Le panorama est tout à fait différent au Brésil et en Argentine, qui vivent une croissance très importante de la production. Les deux derniers textes, en suivant une tradition commune aux deux pays, discutent plutôt la politique industrielle sur un regard du développement du pays. Le texte de Mariano Francisco Laplane et de Fernando Sarti (UNICAMP-Université de Campinas, Institute d'Economie, Brésil) jette lumière sur le processus de restructuration de l'industrie automobile au Brésil depuis 1990. Les données sont relatives à la période jusqu'à 1994, et permettent vérifier une tension entre libéralisation et protection de l'industrie. La participation décisive des acteurs sociaux (entreprises, syndicats, fournisseurs etc., lors de la “Chambre du Secteur Automobile”) et les réglementations de l'état sont bien analysées. Comme il y a eu une important évolution du panorama depuis 1994, les auteurs ont écrit une post scriptum en jetant la lumière sur les nouveaux investissements (Renault - 1 usine ; VW - 3 nouvelles usines ; Mercedes - nouvelle usine voitures “A” ; GM - trois nouvelles usines 1 ; Chrysler, Honda, Toyota, Skoda Camions - 1 usine chacun). Par conséquence, la partie consacré aux nouveaux investissements (2.1 and 2.2 est un petit peu surpassé par les développements des années 1995-1996. De toute façon, le texte est riche en détailles sur le panorama brésilien jusqu'à 1994.

Le dernier texte, de Marta Roldán (FLACSO-CONICET, Argentine), discute très en détail l'évolution institutionnel argentine (depuis 1960) par rapport à l'industrie automobile. On trouve aussi une description des accords et règlements du commerce entre l'Argentine et le Brésil, y compris les règlements du Mercosul sur l'automobile, un marché qui peut surpasser les 2,5 millions de voitures dans les prochaines années. Marta nous montre les imbrications et les changements que le Mercosul a posé à les stratégies des entreprises, évidemment en jetant la lumière sur le cas de l'Argentine.

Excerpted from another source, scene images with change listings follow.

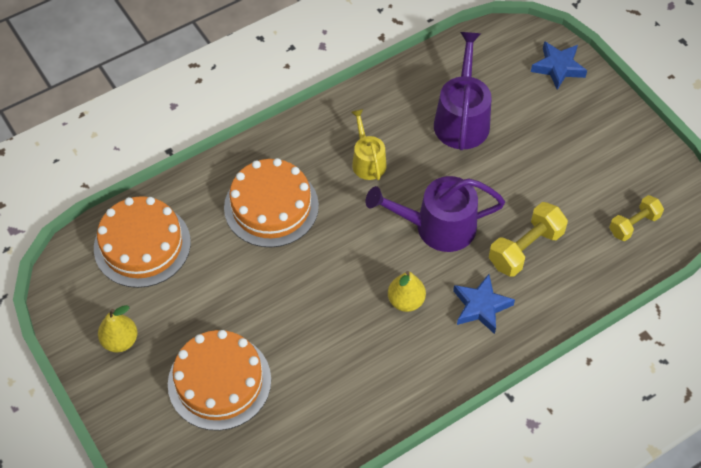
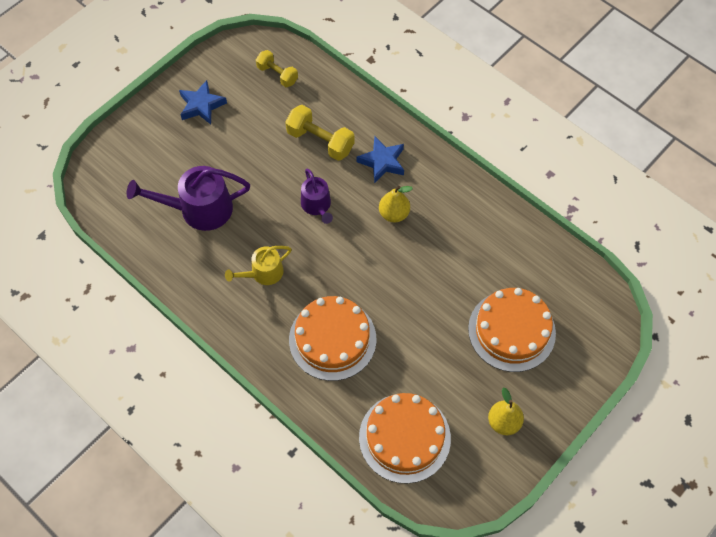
camera: 105 degrees left, 5 degrees up
purple watering can [366,176,505,252] -> purple watering can [301,168,333,224], size x0.60
blue star [531,41,587,90] -> blue star moved to [179,80,227,124]

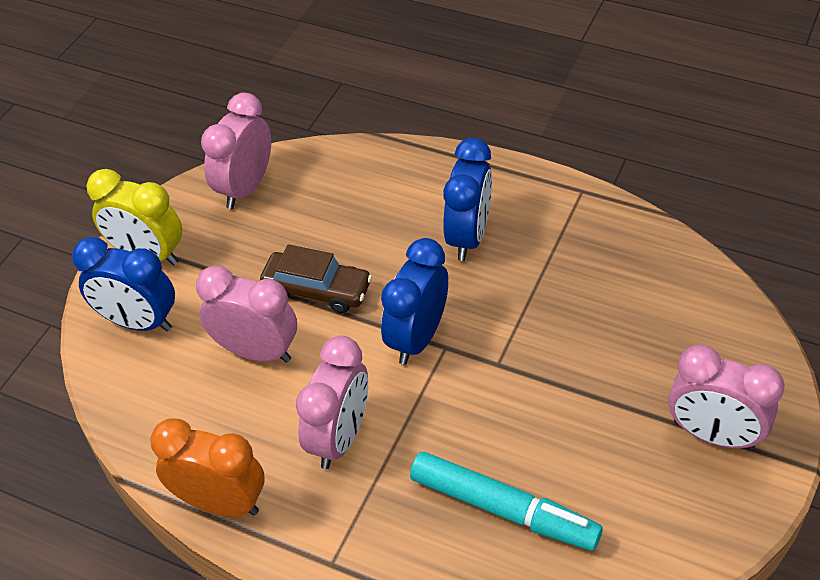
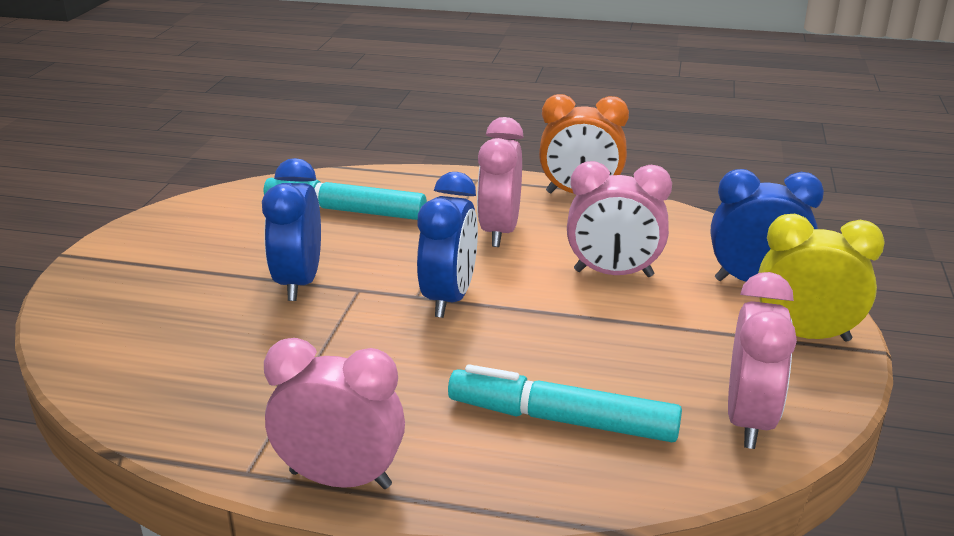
camera: 165 degrees right, 20 degrees down
brown car [260,244,372,313] -> none
blue clock [443,138,492,261] -> blue clock moved to [262,158,321,301]
pink clock [668,345,785,450] -> pink clock moved to [264,338,405,489]
none -> turquoise marker [448,364,682,442]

Par hasard, il y a une coïncidence, si on pense a les stratégies d'internationalisation et de produit des multinationales de l'automobile. Fiat à lancé en 1996 le modèle Palio, destiné aux marchés du tiers monde - la voiture est plus “robuste” pour réussir a transiter dans des rues et routes qui d'habitude ne sont pas très bien conservées. Fiat le produit au Brésil (ou il a connu un trés grand succès) et en Argentine, mais il y a la possibilité que la Turquie et la Pologne commencent aussi a le produire - et Argentine, Brésil, Pologne et Turquie sont les quatre pays que les textes ci-joint analysent.